SharePoint can solve many problems and provide workable solutions to many use cases. Though perhaps not as intuitive or elegant, many enterprises have even used it to provide Dropbox-like functionality. The upside being the security and enterprise integration with other Office 365 features, the downside… well, configuring your document repository for this kind of active sharing takes a bit of extra doing.
The Mission: Share out folders in a document library to external users.
The Problem: Sharing out individual folders within a SharePoint library may result in an error when the user attempts to access.


But you did everything correctly right?
You sure did, you just didn’t do that other thing you didn’t KNOW you needed to do 🙂
But don’t worry, we’ll get you fixed right up.
The Solution: It seems that in order to share out folders it is first necessary to disable a little site level feature called “Limited-access user permission lockdown mode” (just rolls off the tongue, does it not?).
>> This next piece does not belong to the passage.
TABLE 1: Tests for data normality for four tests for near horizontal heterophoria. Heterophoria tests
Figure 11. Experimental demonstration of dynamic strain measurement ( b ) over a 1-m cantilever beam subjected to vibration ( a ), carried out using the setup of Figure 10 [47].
And there you go! You should be ready to rumble. For you pragmatists, that’s pretty much all there is to it.
For anyone who wants a little more detail read on…
The Boring Details:
But Martin you ask, how should I know about this little detail? Well, I had to more or less stumble my way across it.
First, I went to assign permissions to an individual folder using the standard interface using the “Grant Permissions” button:

Which triggered a somewhat useful message stating that:
“Sharing folders is disabled, To enable sharing, disable the limited access lockdown mode feature on the Site Features page, or share the individual files or the site instead.”

Deactivating the feature took care of the access problem but then I ran into an interesting artifact.
In my testing I had uploaded some new files to the folder before sharing it out.
So when I finally got access to the shared folder what I actually saw was, well… nothing. More accurately, I saw an empty folder:

Turns out that I had Check-in/Check-out enabled on this library so files I just dumped in there were checked out by default which is pretty typical of most libraries.
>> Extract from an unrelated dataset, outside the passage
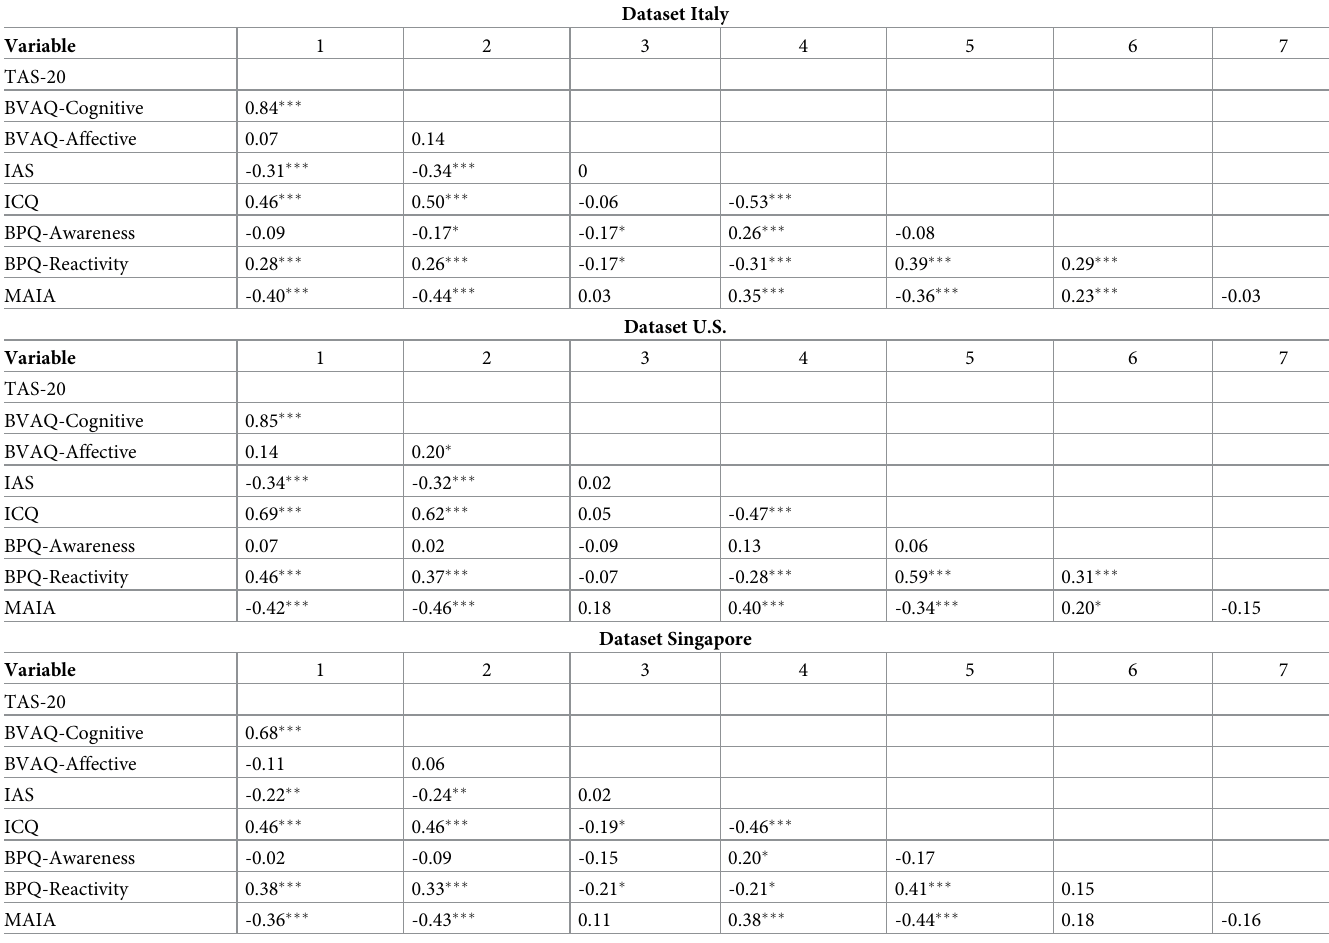
Table 3. Correlation matrices p < .05, �� p < .01, ��� p < .001.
… (and/or disabling Check-in/Check-out in the Library Settings panel) …

… made them visible to me as an external user.

I thought this was worth mentioning because as check-out is typically enabled by default and I think we’ve all had that experience of uploading some files and forgetting to check them in, which effectively makes them invisible to others until they do get checked in.
Hope that helps some of you avoid some frustration.